I have several questions on how inode number is used in linux filesystem. These questions may be related but for clearness I will ask them one by one.
Q1: Take EXT2/3 for example, from "Design and Implementation of the Second Extended Filesystem" I know that there are inode tables in block groups, and I know inode presents file, but what if there are too many files but the inode numbers are not enough? My best guess is that filesystem does nothing if all its inode numbers were exhausted. And if some file get deleted later, its inode may be recycled.
Q2: I run "df -i" on my Linux server and I get this:
Filesystem Inodes IUsed IFree IUse% Mounted on
/dev/sda1 1313280 7853 1305427 1% /
devtmpfs 0 0 0 - /dev
tmpfs 525298 4 525294 1% /dev/shm
/dev/sda2 65808 50 65758 1% /boot
/dev/sda5 1313280 146 1313134 1% /opt
/dev/sda6 655776 37 655739 1% /tmp
/dev/sda7 655776 5219 650557 1% /home
/dev/sda8 1313280 840 1312440 1% /var
/dev/sda9 655776 36529 619247 6% /usr
/dev/sda10 6432 11 6421 1% /crash
/dev/sda12 135488 11 135477 1% /usr/local/instances
tmpfs 525298 3 525295 1% /var/run/xenstored
tmpfs 525298 3 525295 1% /var/lib/xenstored
tmpfs 525298 3 525295 1% /var/lib/xend/socket
tmpfs 517536 3 517533 1% /var/run/libvirt/socket
I see that each filesystem has its own inode counts and these filesystems (like devtmpfs and tmpfs) are all mounted to root file system. I guess each filesystem have their own inode tables, but are inode numbers of different filesystems distributed in different ranges, like root filesystem is [0, N] and tmpfs is [N+1, M]?
If inode numbers of different filesystems are in different ranges (which I don't think so), how filesystems make an agreement on range division?
If inode numbers of different filesystems are generated based on the same rule (like all start from 0), can different filesystems conflict if we mount them together? As I know, inode presents files in running OS, what the OS will do if a file in root filesystem has inode number N and another file in another filesystem (like tmpfs) also has the inode number N?

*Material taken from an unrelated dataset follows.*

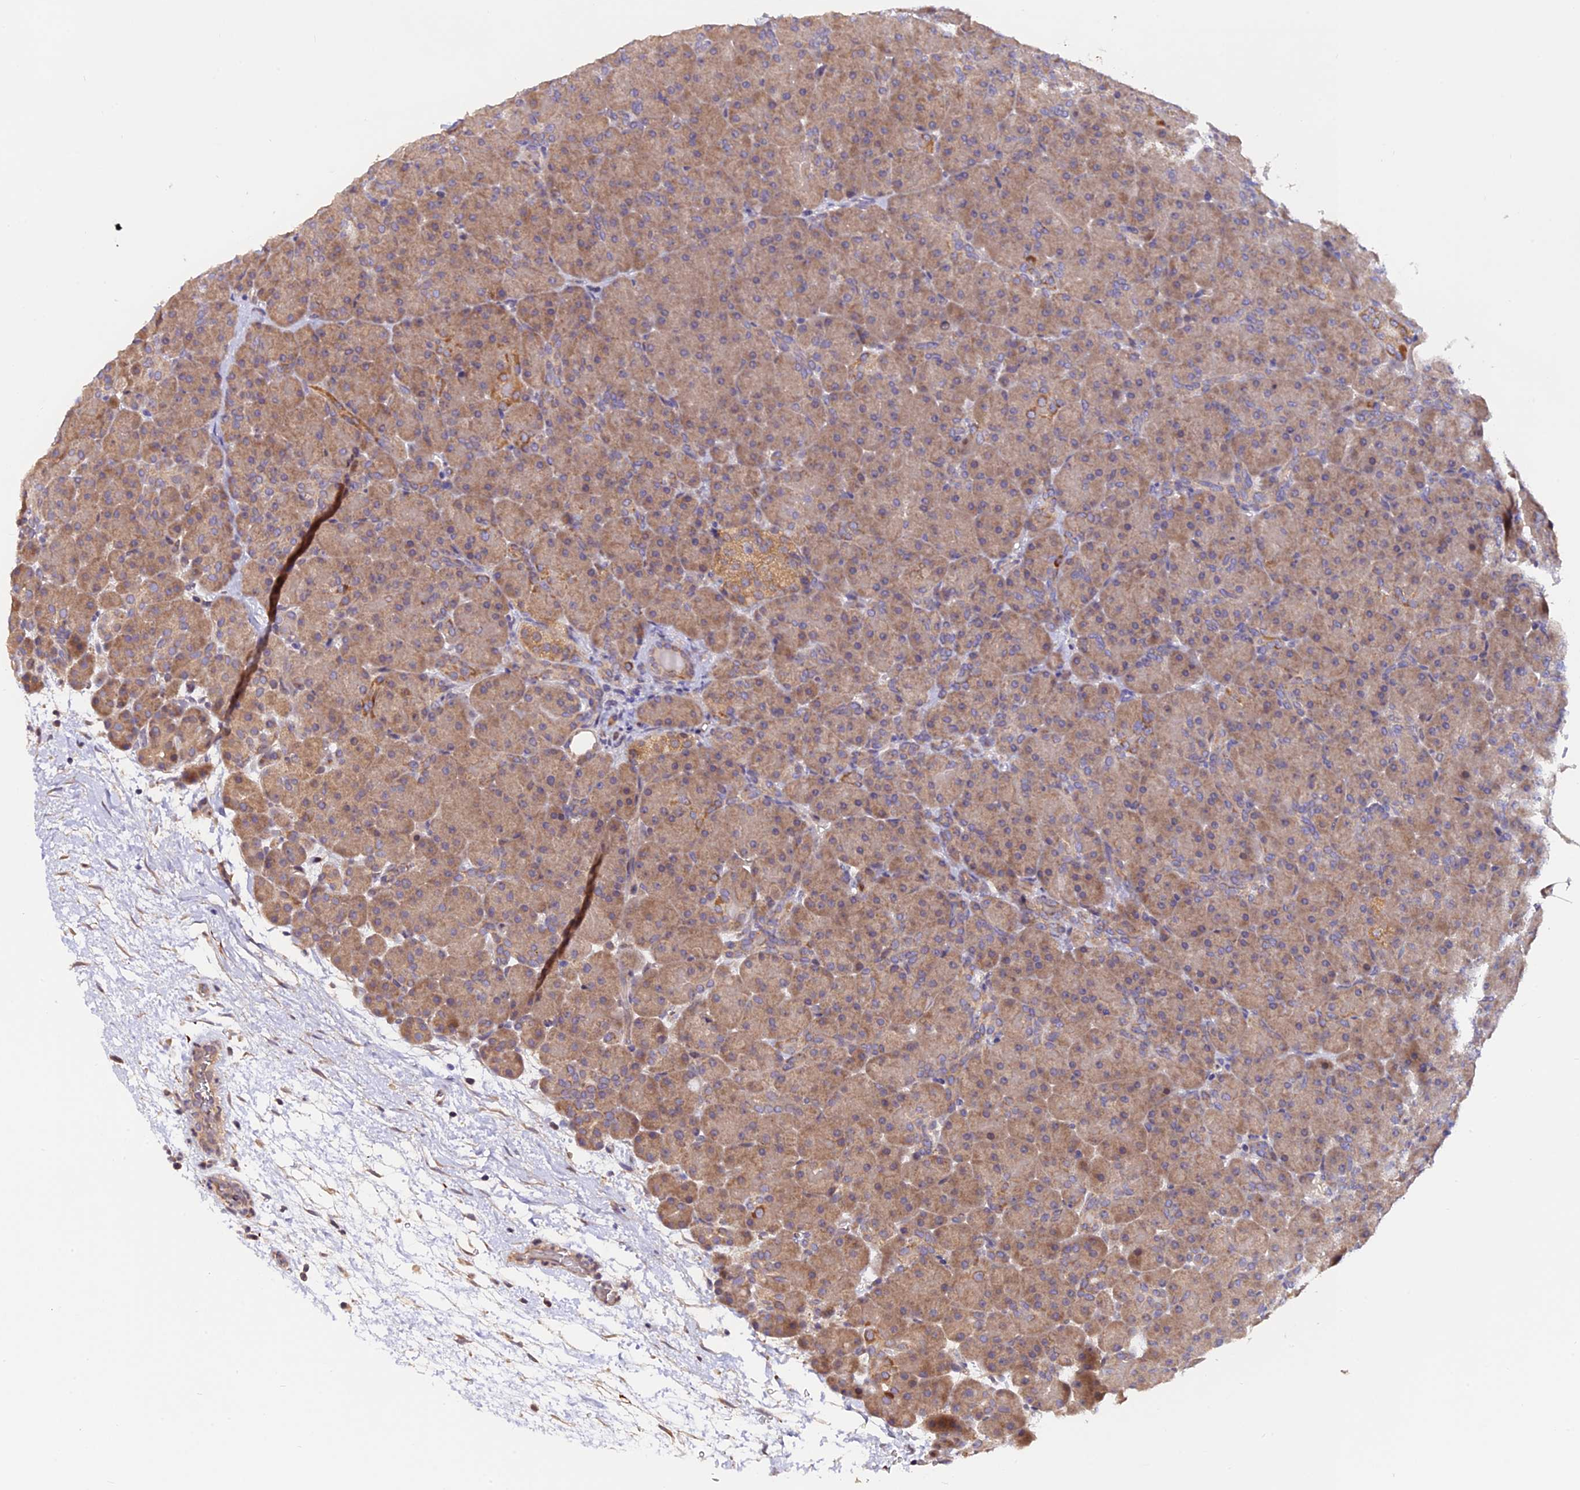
{"staining": {"intensity": "moderate", "quantity": "25%-75%", "location": "cytoplasmic/membranous,nuclear"}, "tissue": "pancreas", "cell_type": "Exocrine glandular cells", "image_type": "normal", "snomed": [{"axis": "morphology", "description": "Normal tissue, NOS"}, {"axis": "topography", "description": "Pancreas"}], "caption": "Pancreas stained for a protein (brown) reveals moderate cytoplasmic/membranous,nuclear positive expression in about 25%-75% of exocrine glandular cells.", "gene": "TRMT1", "patient": {"sex": "male", "age": 66}}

PS. I'm kind of new to Linux and I'm not coming from a English-speaking country, sorry for if I didnot make clear expression. Thanks in advance.
The full unique identifier for a file is (st_dev, st_ino)
. This means that inode numbers do not have to be unique across filesystems and every file is still uniquely identified.
This is why you cannot have hardlinks that cross devices. Directory entries only contain an inode number, not a device number. So directory entries can only refer to files on the same filesystem as the directory is on.
Even if you added a device field to the directory entry, it would be meaningless and device numbers can change when you add or remove drives and only refer to a particular device while a system is running. Also, how would you uniquely number all of the devices in the entire world. With USB drives, for example, you can take a given device from machine to machine. How would you ensure the device numbers stayed the same so the links still worked?
Lastly, not all filesystem types have a fixed quantity of inode numbers. reiserfs and (I believe) btrfs dynamically allocate new inodes as needed, and so the total inodes field of the filesystem doesn't really reflect any sort of useful value.